Para escrever a reportagem Samba autoral resiste em Sorocaba (https://focas.uniso.br/index.php/2020/01/14/samba-autoral-resiste-em-sorocaba/), eu viajei para várias cidades, vivi o dia a dia das minhas fontes: carreguei instrumentos, participei da vaquinha para compra de comidas, dormi no chão com elas, até mesa de bar dividimos. Foi uma experiência incrível que trouxe detalhes que enriqueceram e humanizaram ainda mais o texto.
E falando em humanização, a entrevista pessoal traz à tona emoções cruciais para o jornalista. Onde as lágrimas, os desabafos, os sorrisos, os socos na mesa de revolta por injustiça produzem uma narrativa ainda mais próxima da realidade, presenteando o leitor/ouvinte.

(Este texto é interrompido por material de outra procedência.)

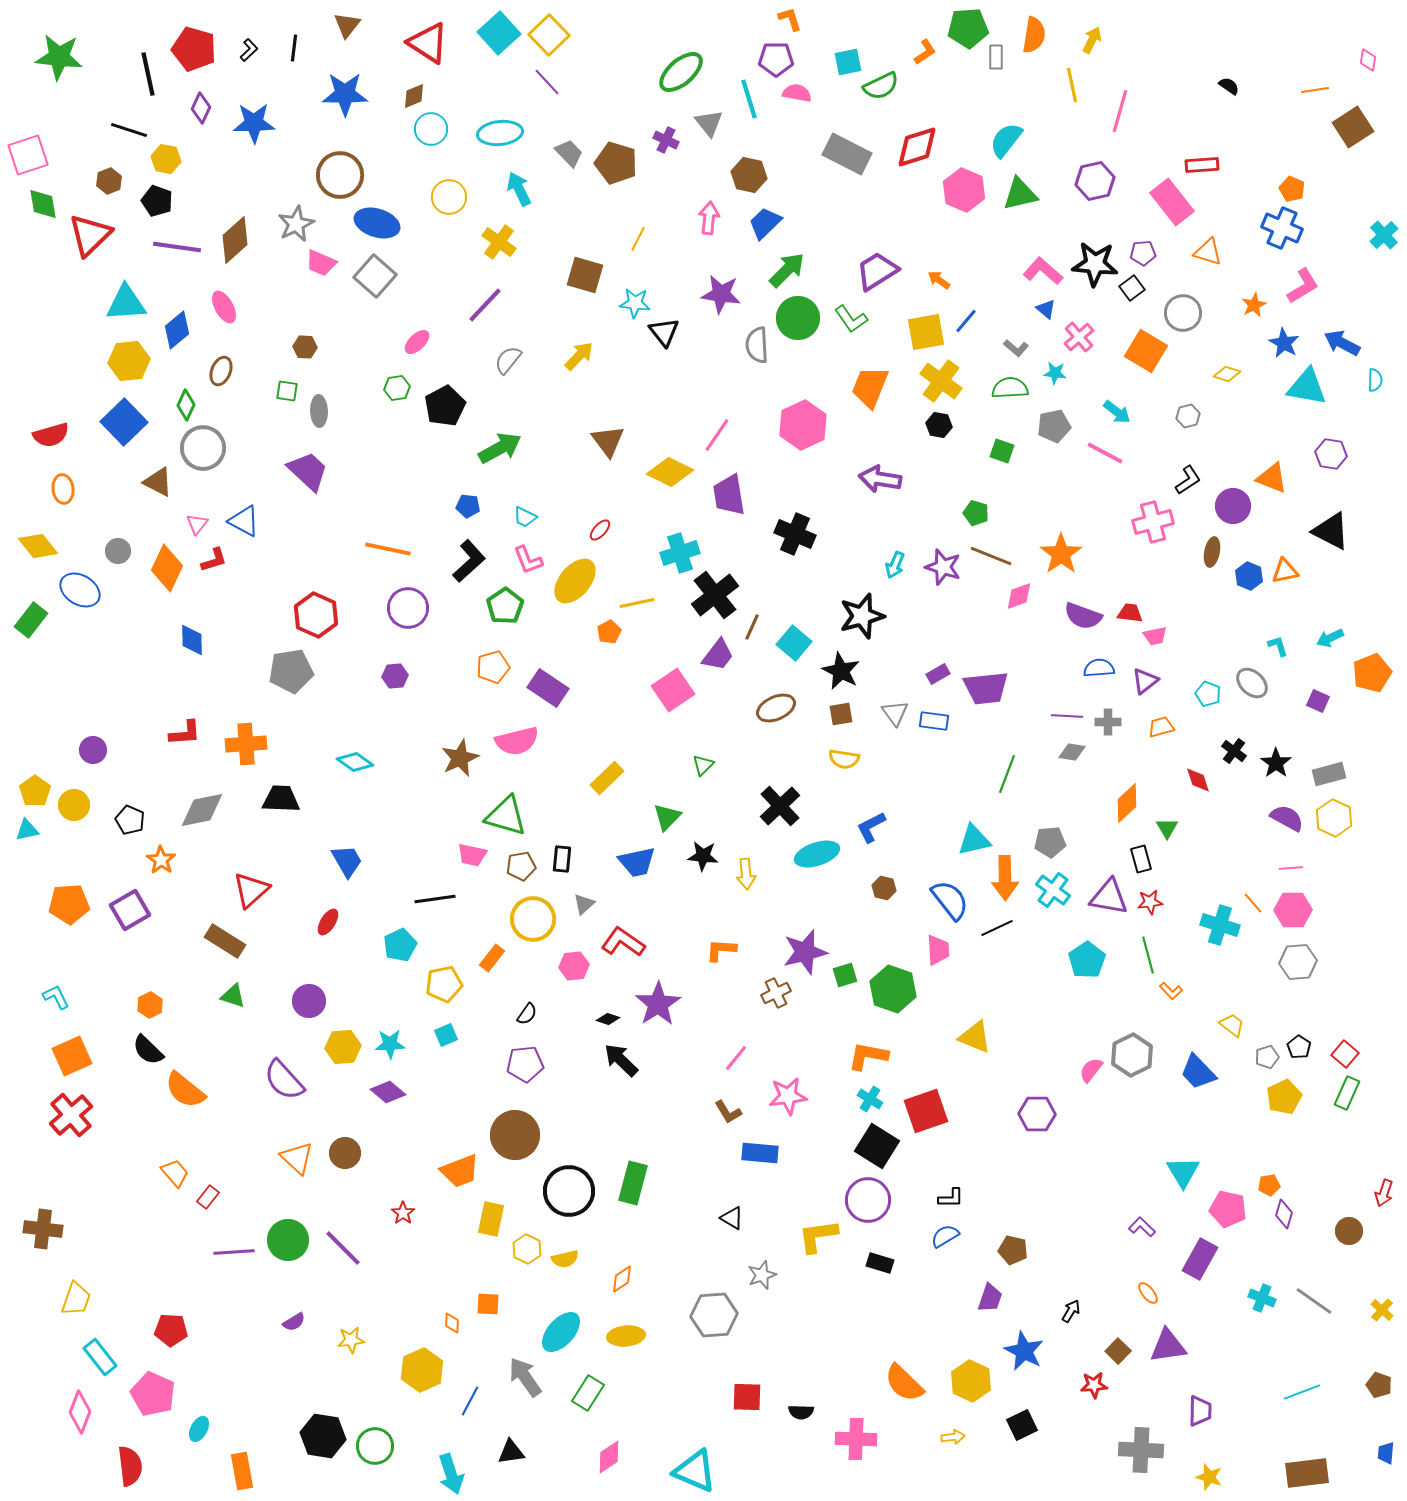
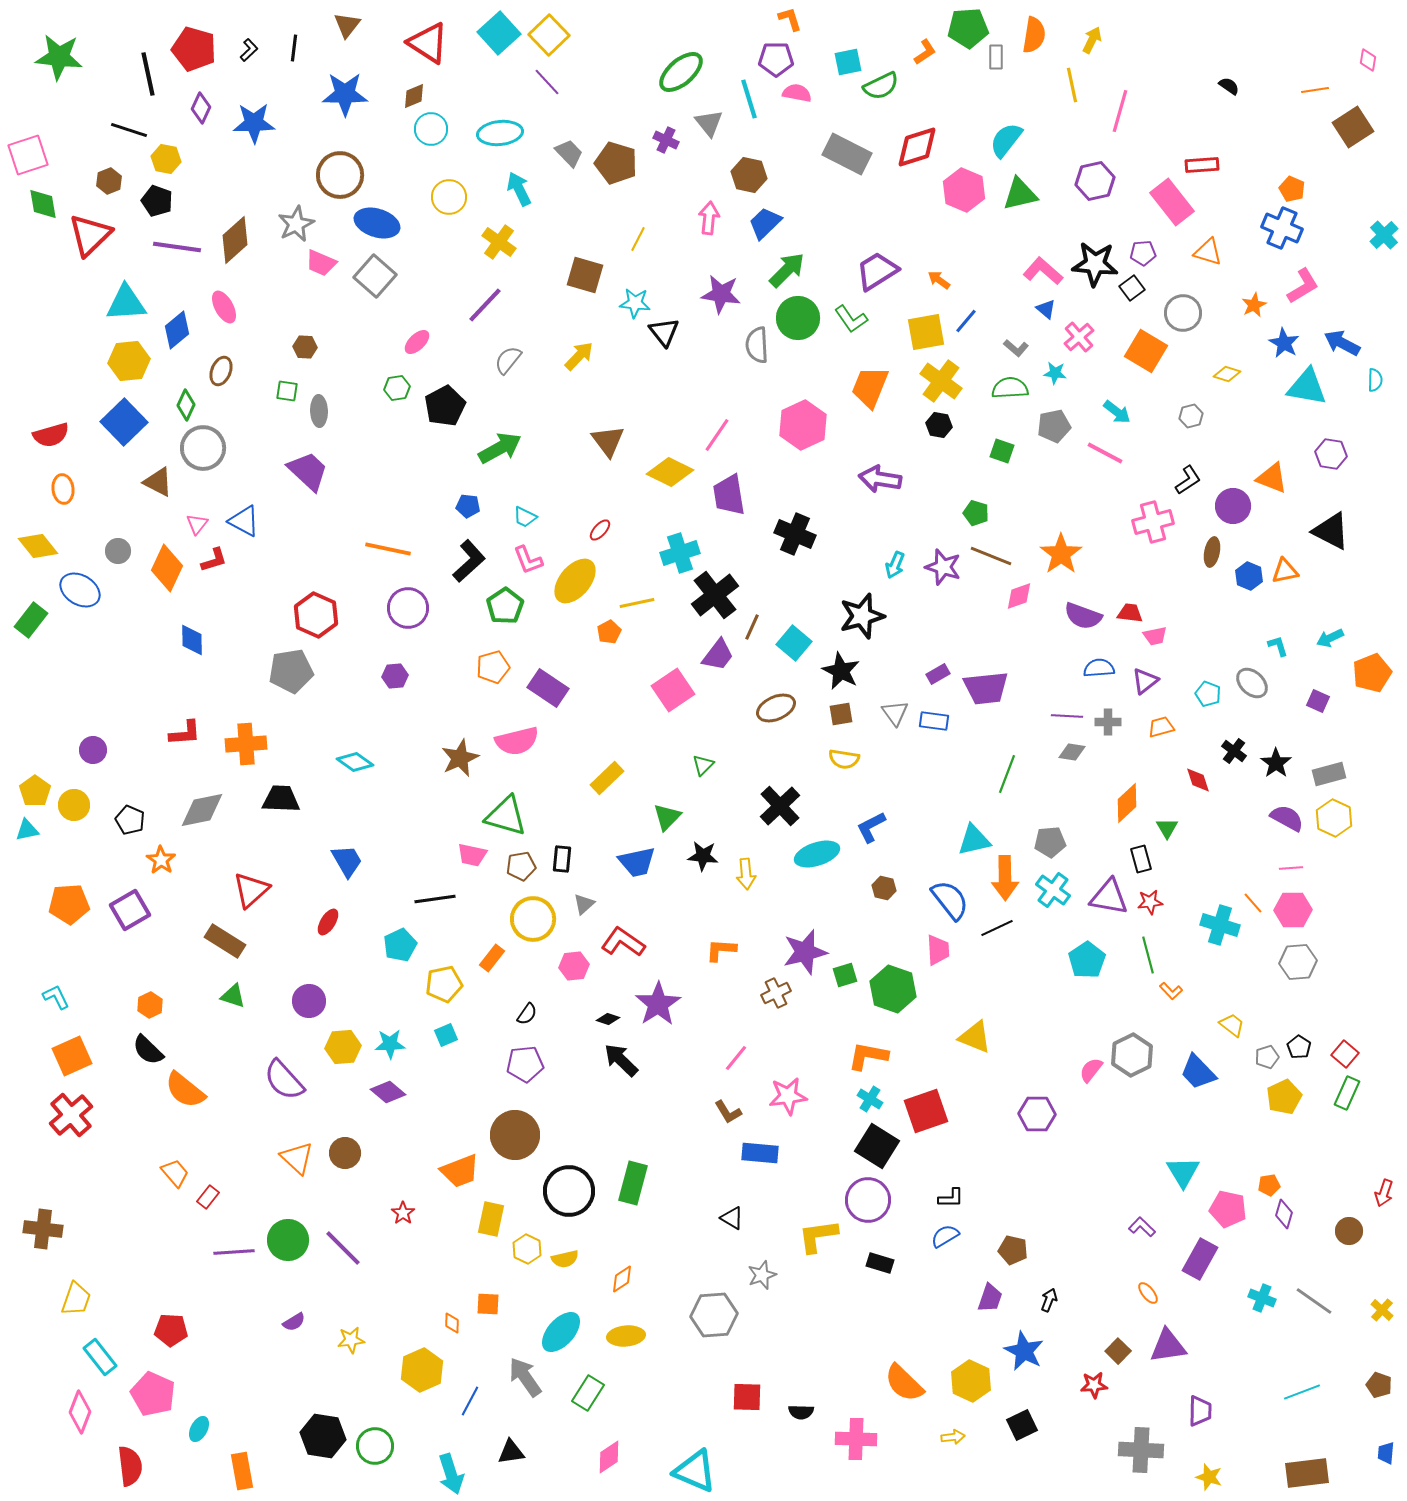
gray hexagon at (1188, 416): moved 3 px right
black arrow at (1071, 1311): moved 22 px left, 11 px up; rotated 10 degrees counterclockwise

E se tanto o profissional jornalista quanto a fonte saírem alterados em relação a como chegaram, é sinal que o tão propagado por Cremilda Medina, Diálogo Possível foi concretizado.
E eu posso dizer com toda convicção: na grande maioria das vezes, saí de uma entrevista transformado como profissional e como ser humano.
Então deixo algumas perguntas para os meus colegas:
Como estamos tratando nossas fontes? Seja ela, Primária; Secundária; Oficial; Empresarial; Institucional; Popular; Notável; Testemunhal; Especializada ou de Referência, conforme classifica Schmtiz (2011).
Será que temos tratado da mesma forma o engenheiro agronômico pós doutorado da USP e aquele “senhorzinho” matuto e inteligentíssimo da área rural?
Será que não ouvimos e valorizamos mais, a socióloga branca, de classe alta com pós em Harvad, que nunca pisou em uma periferia, em comparação com aquela mãe solo, preta, que pega ônibus todo dia e conhece verdadeiramente as agruras da quebrada?
E, para meus colegas calouros, parodio uma música da Alcione para fazer um pedido:
“Antes de me despedir, deixo ao jornalista mais novo, o meu pedido final: não deixe o valor da fonte morrer, não deixe sua importância acabar, o jor é feito de fontes, de histórias pra gente contar”
Referências
SCHMITZ, Aldo Antonio. Fontes de notícias: ações e estratégicas das fontes no jornalismo. Florianópolis: Combook, 2011.
MEDINA, Cremilda. Entrevista – diálogo possível. São Paulo: Ática, 2008.
MEDINA, Cremilda. Ato presencial – mistério e transformação. São Paulo: Casa da Serra, 2016.